Error Handling: Always implement proper error handling for API responses, especially for file uploads which may fail due to size limitations or network issues.
Progress Feedback: For large file uploads, consider implementing progress indicators using XHR instead of fetch to track upload progress.
Type Checking: When parsing and validating file data, always check that the inferred types match what you expect for your business data.
Sequential Processing: Process API calls in the proper sequence as shown in the workflow example to ensure each step has the required data.
User Confirmation: Allow users to review and modify the automatic type detection before creating tables, especially for large datasets.
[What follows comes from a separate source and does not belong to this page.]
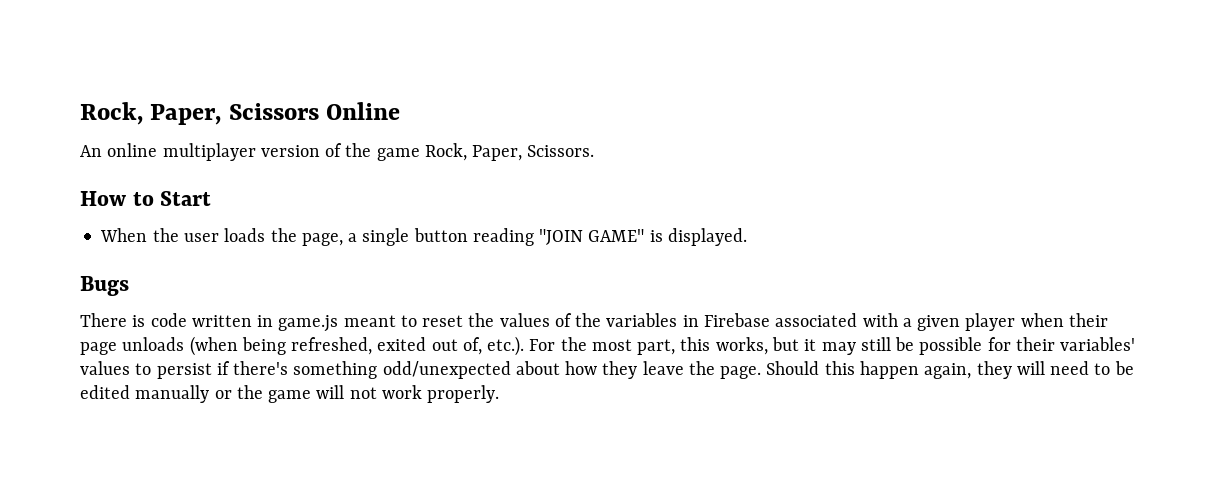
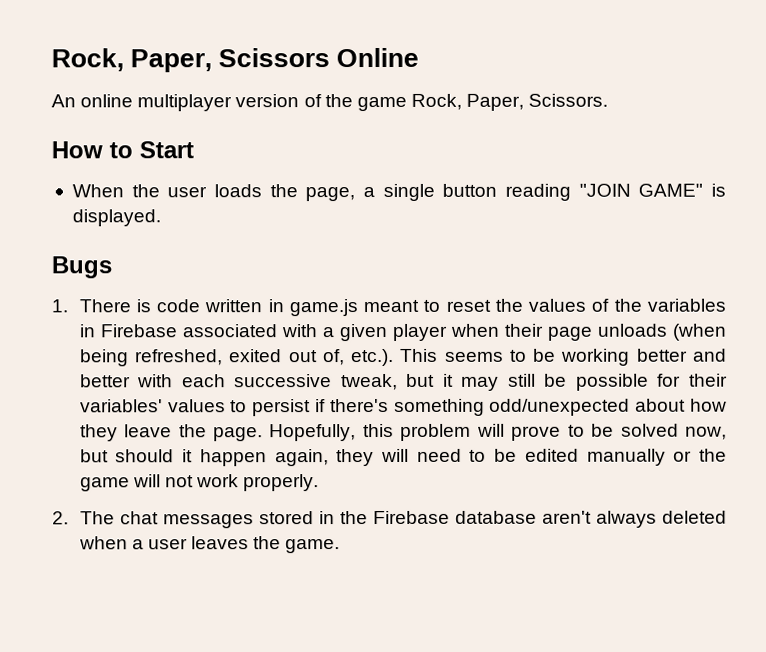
(129, 286) none -> [51,299,68,313] 1.
[529,337,768,355] For the most part, this works, -> [400,348,727,366] [79,373,398,391] This seems to be working better and better with each successive tweak,
[766,361,855,375] Should this -> [269,423,727,442] [79,449,194,463] Hopefully, this problem will prove to be solved now, but should it
(500, 394) none -> [52,510,728,529] [78,536,341,554] // 2. The chat messages stored in the Firebase database aren't always deleted when a user leaves the game.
Access Control: Ensure file permissions are properly set for any uploaded files, especially in multi-user environments.
Cleanup: Consider implementing cleanup mechanisms for temporary uploaded files that are no longer needed. Files uploaded via the /api/v1/importer/upload/file/ endpoint are stored in temporary locations (typically /tmp/) and should be cleaned up after processing.